In the case at bar the trial judge promptly told the jury that “the argument of counsel was highly improper, and that they should not consider it at all;” and again, after the jury had returned to the box after counsel had argued the question before the court, the trial judge substantially instructed the jury as he had previously done. We are satisfied that the course pursued by the trial judge adequately met the situation and the requirements of code section 4957, supra; and hold that the court’s refusal to grant a mistrial is not reversible error. We are strengthened in the correctness of this conclusion for the reason that, in our opinion, the jury would not so easily be led to believe that a corporation which had been let out of the case as a joint defendant by a nonsuit would pay a judgment rendered against the remaining defendant who was merely the agent and truck-driver of the corporation.

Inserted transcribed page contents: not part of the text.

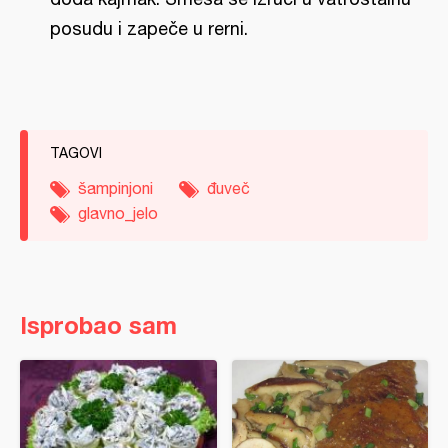
posudu i zapeče u rerni.
TAGOVI
šampinjoni
đuveč
glavno_jelo
Isprobao sam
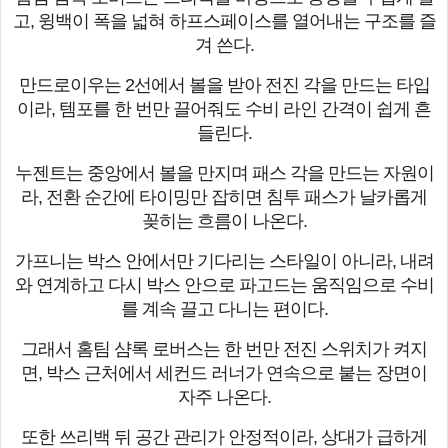
고, 윙백이 폭을 넓혀 하프스페이스를 열어내는 구조를 즐
겨 쓴다.
만드로이우는 2선에서 볼을 받아 전진 각을 만드는 타입
이라, 템포를 한 번만 끌어줘도 수비 라인 간격이 쉽게 흔
들린다.
누젠트는 중앙에서 볼을 만지며 패스 각을 만드는 자원이
라, 전환 순간에 타이밍만 잡히면 침투 패스가 날카롭게
꽂히는 흐름이 나온다.
가프니는 박스 안에서만 기다리는 스타일이 아니라, 내려
와 연계하고 다시 박스 안으로 파고드는 움직임으로 수비
를 계속 끌고 다니는 편이다.
그래서 홈팀 샴록 로버스는 한 번만 전진 스위치가 켜지
면, 박스 근처에서 세컨드 러너가 연속으로 붙는 장면이
자주 나온다.
또한 쓰리백 뒤 공간 관리가 안정적이라, 상대가 급하게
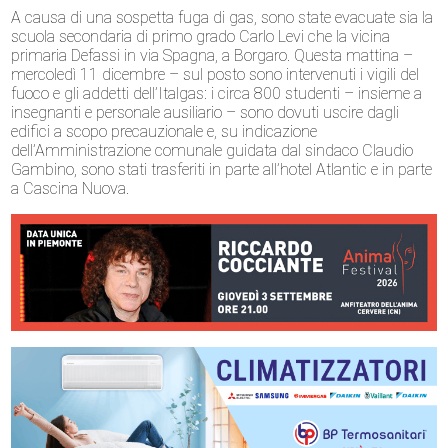
A causa di una sospetta fuga di gas, sono state evacuate sia la
scuola secondaria di primo grado Carlo Levi che la vicina
primaria Defassi in via Spagna, a Borgaro. Questa mattina –
mercoledì 11 dicembre – sul posto sono intervenuti i vigili del
fuoco e gli addetti dell’Italgas: i circa 800 studenti – insieme a
insegnanti e personale ausiliario – sono dovuti uscire dagli
edifici a scopo precauzionale e, su indicazione
dell’Amministrazione comunale guidata dal sindaco Claudio
Gambino, sono stati trasferiti in parte all’hotel Atlantic e in parte
a Cascina Nuova.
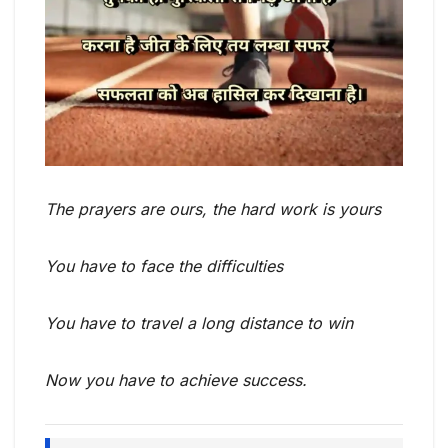
The prayers are ours, the hard work is yours
You have to face the difficulties
You have to travel a long distance to win
Now you have to achieve success.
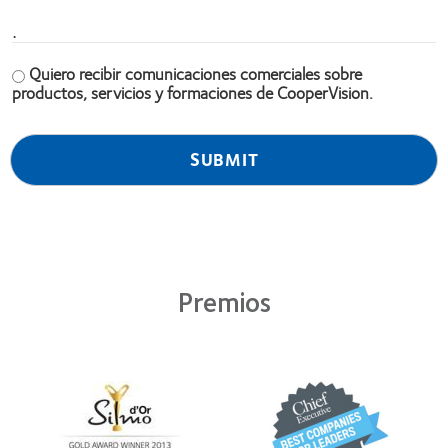
.
Quiero recibir comunicaciones comerciales sobre
productos, servicios y formaciones de CooperVision.
Premios
Learn
Learn
more
more
about
about
Premio
2012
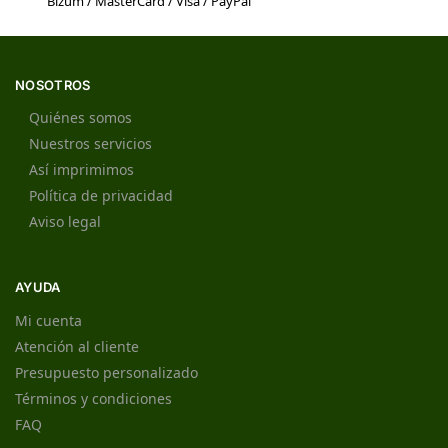
Bizum / MasterCard / Visa / PayPal
NOSOTROS
Quiénes somos
Nuestros servicios
Así imprimimos
Política de privacidad
Aviso legal
AYUDA
Mi cuenta
Atención al cliente
Presupuesto personalizado
Términos y condiciones
FAQ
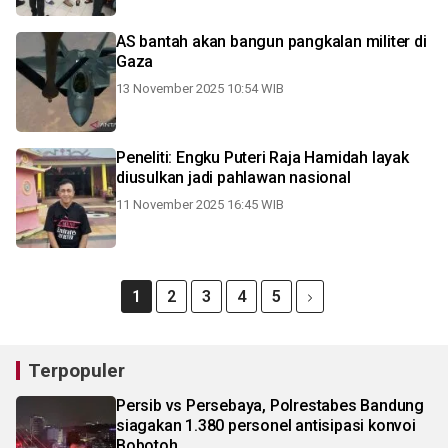
AS bantah akan bangun pangkalan militer di
Gaza
13 November 2025 10:54 WIB
Peneliti: Engku Puteri Raja Hamidah layak
diusulkan jadi pahlawan nasional
11 November 2025 16:45 WIB
1
2
3
4
5
Terpopuler
Persib vs Persebaya, Polrestabes Bandung
siagakan 1.380 personel antisipasi konvoi
Bobotoh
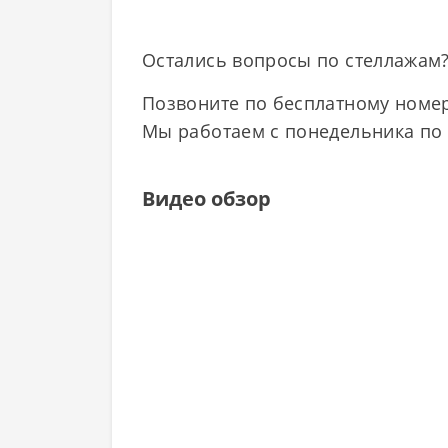
Остались вопросы по стеллажам
Позвоните по бесплатному номер
Мы работаем с понедельника по п
Видео обзор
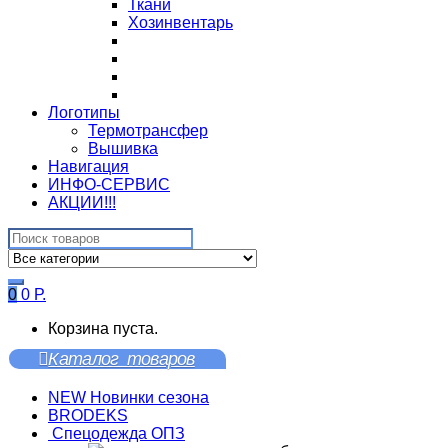
Ткани
Хозинвентарь
Логотипы
Термотрансфер
Вышивка
Навигация
ИНФО-СЕРВИС
АКЦИИ!!!
Search
for:
0
0
Р.
Корзина пуста.
Каталог товаров
NEW Новинки сезона
BRODEKS
Спецодежда ОПЗ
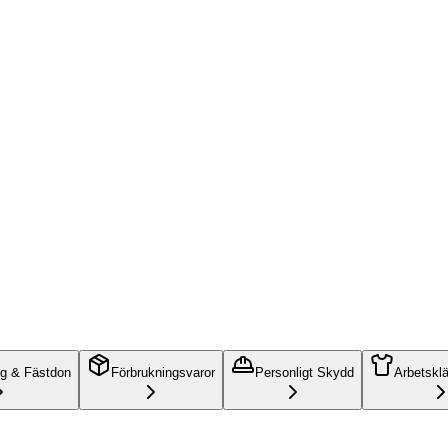
ng & Fästdon
Förbrukningsvaror
Personligt Skydd
Arbetskl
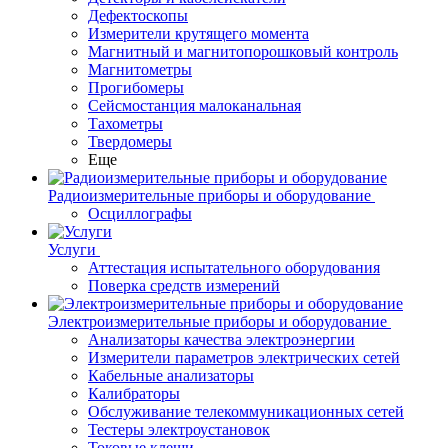
Дефектоскопы
Измерители крутящего момента
Магнитный и магнитопорошковый контроль
Магнитометры
Прогибомеры
Сейсмостанция малоканальная
Тахометры
Твердомеры
Еще
Радиоизмерительные приборы и оборудование
Осциллографы
Услуги
Аттестация испытательного оборудования
Поверка средств измерений
Электроизмерительные приборы и оборудование
Анализаторы качества электроэнергии
Измерители параметров электрических сетей
Кабельные анализаторы
Калибраторы
Обслуживание телекоммуникационных сетей
Тестеры электроустановок
Токовые клещи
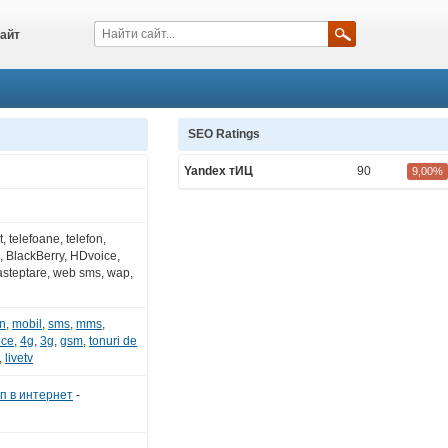
айт
SEO Ratings
Yandex тИЦ
90
9,00%
 telefoane, telefon,
, BlackBerry, HDvoice,
asteptare, web sms, wap,
on
,
mobil
,
sms
,
mms
,
ice
,
4g
,
3g
,
gsm
,
tonuri de
,
livetv
п в интернет
-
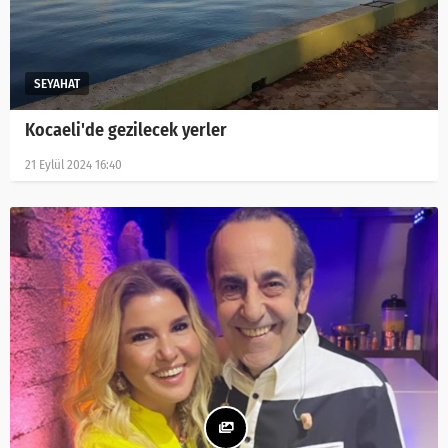
Kocaeli'de gezilecek yerler
21 Eylül 2024 16:40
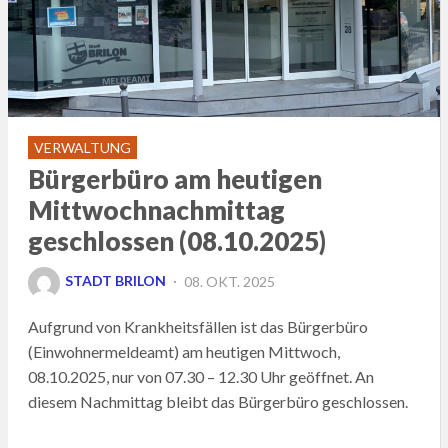
VERWALTUNG
Bürgerbüro am heutigen
Mittwochnachmittag
geschlossen (08.10.2025)
POSTED
STADT BRILON
08. OKT. 2025
ON
Aufgrund von Krankheitsfällen ist das Bürgerbüro
(Einwohnermeldeamt) am heutigen Mittwoch,
08.10.2025, nur von 07.30 – 12.30 Uhr geöffnet. An
diesem Nachmittag bleibt das Bürgerbüro geschlossen.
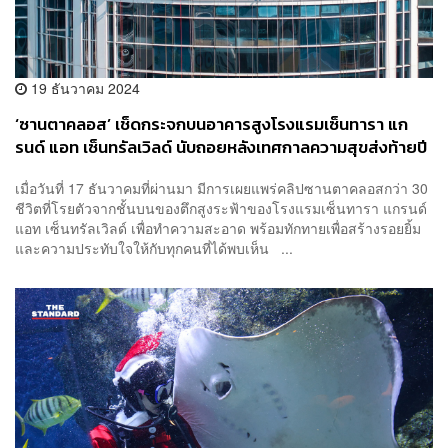
19 ธันวาคม 2024
‘ซานตาคลอส’ เช็ดกระจกบนอาคารสูงโรงแรมเซ็นทารา แก
รนด์ แอท เซ็นทรัลเวิลด์ นับถอยหลังเทศกาลความสุขส่งท้ายปี
เมื่อวันที่ 17 ธันวาคมที่ผ่านมา มีการเผยแพร่คลิปซานตาคลอสกว่า 30
ชีวิตที่โรยตัวจากชั้นบนของตึกสูงระฟ้าของโรงแรมเซ็นทารา แกรนด์
แอท เซ็นทรัลเวิลด์ เพื่อทำความสะอาด พร้อมทักทายเพื่อสร้างรอยยิ้ม
และความประทับใจให้กับทุกคนที่ได้พบเห็น ...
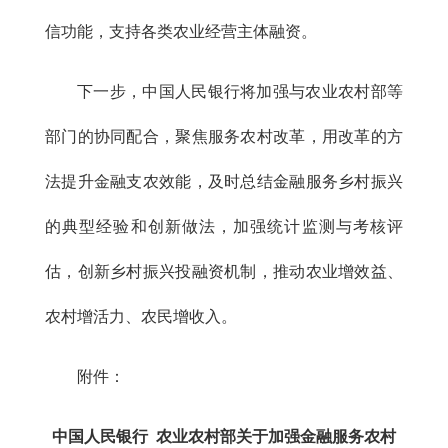
信功能，支持各类农业经营主体融资。
下一步，中国人民银行将加强与农业农村部等
部门的协同配合，聚焦服务农村改革，用改革的方
法提升金融支农效能，及时总结金融服务乡村振兴
的典型经验和创新做法，加强统计监测与考核评
估，创新乡村振兴投融资机制，推动农业增效益、
农村增活力、农民增收入。
附件：
中国人民银行 农业农村部关于加强金融服务农村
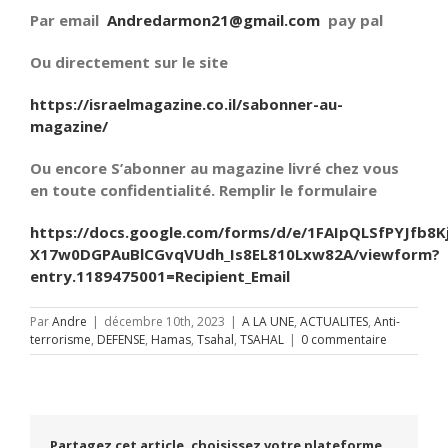
Par email
Andredarmon21@gmail.com
pay pal
Ou directement sur le site
https://israelmagazine.co.il/sabonner-au-
magazine/
Ou encore S’abonner au magazine livré chez vous
en toute confidentialité. Remplir le formulaire
https://docs.google.com/forms/d/e/1FAIpQLSfPYJfb8K
X17w0DGPAuBlCGvqVUdh_Is8EL810Lxw82A/viewform?
entry.1189475001=Recipient_Email
Par
Andre
|
décembre 10th, 2023
|
A LA UNE
,
ACTUALITES
,
Anti-
terrorisme
,
DEFENSE
,
Hamas
,
Tsahal
,
TSAHAL
|
0 commentaire
Partagez cet article, choisissez votre plateforme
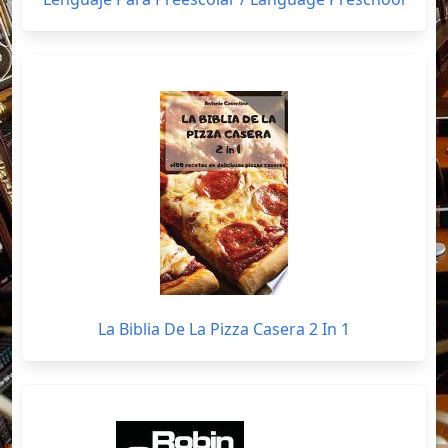
La Biblia De La Pizza Casera 2 In 1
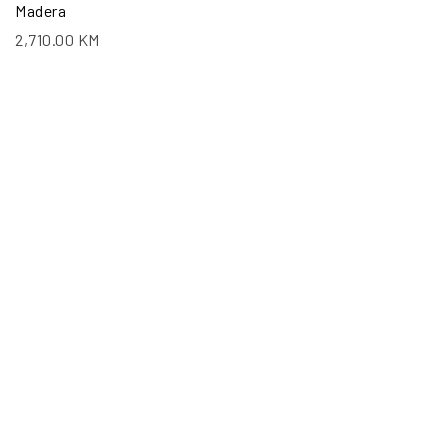
Madera
2,710.00
KM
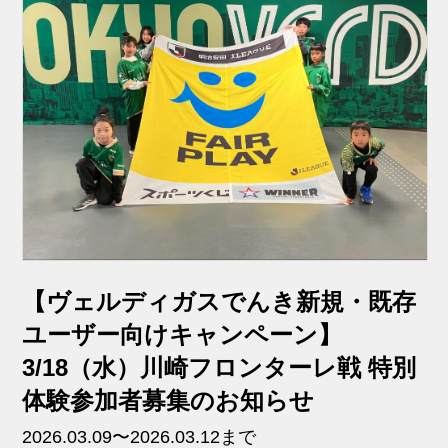
【ヴェルディガスでんき新規・既存
ユーザー向けキャンペーン】
3/18（水）川崎フロンターレ戦 特別
体験参加者募集のお知らせ
2026.03.09〜2026.03.12まで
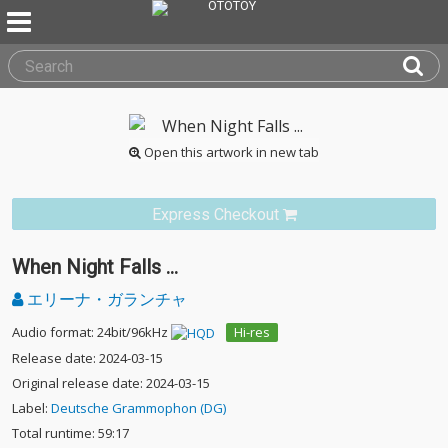
Open this artwork in new tab
Express Checkout
When Night Falls ...
エリーナ・ガランチャ
Audio format: 24bit/96kHz
Hi-res
Release date: 2024-03-15
Original release date: 2024-03-15
Label:
Deutsche Grammophon (DG)
Total runtime: 59:17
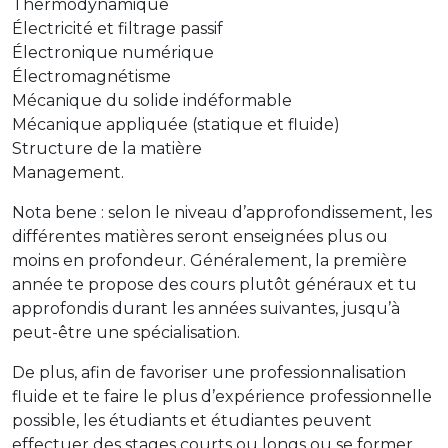
Thermodynamique
Électricité et filtrage passif
Électronique numérique
Électromagnétisme
Mécanique du solide indéformable
Mécanique appliquée (statique et fluide)
Structure de la matière
Management.
Nota bene : selon le niveau d’approfondissement, les
différentes matières seront enseignées plus ou
moins en profondeur. Généralement, la première
année te propose des cours plutôt généraux et tu
approfondis durant les années suivantes, jusqu’à
peut-être une spécialisation.
De plus, afin de favoriser une professionnalisation
fluide et te faire le plus d’expérience professionnelle
possible, les étudiants et étudiantes peuvent
effectuer des stages courts ou longs ou se former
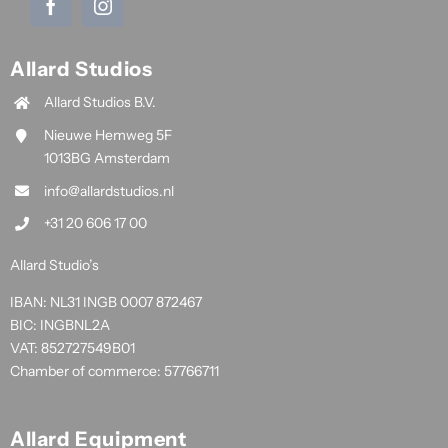
Allard Studios
Allard Studios B.V.
Nieuwe Hemweg 5F
1013BG Amsterdam
info@allardstudios.nl
+31 20 606 17 00
Allard Studio’s
IBAN: NL31 INGB 0007 872467
BIC: INGBNL2A
VAT: 852727549B01
Chamber of commerce: 57766711
Allard Equipment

Special ground 2 is similar to the ground already considered. We hold that it discloses no satisfactory reason for reversing the judgment.

Special ground 3 complains that an excerpt from the charge of the court made an erroneous statement as to the plaintiff’s contentions. This excerpt is only a small portion of the court’s charge upon the subject in question. When the charge is considered as a whole, there is no merit in the ground.

An examination of the brief of evidence satisfies us that, though the case is close, the verdict should not be reversed upon the general grounds; and, in conclusion, we hold that the trial judge did not err in overruling the motion for a new trial.

Judgment affirmed.

Broyles, G. J., concurs. Bloodworth, J., absent on account of illness.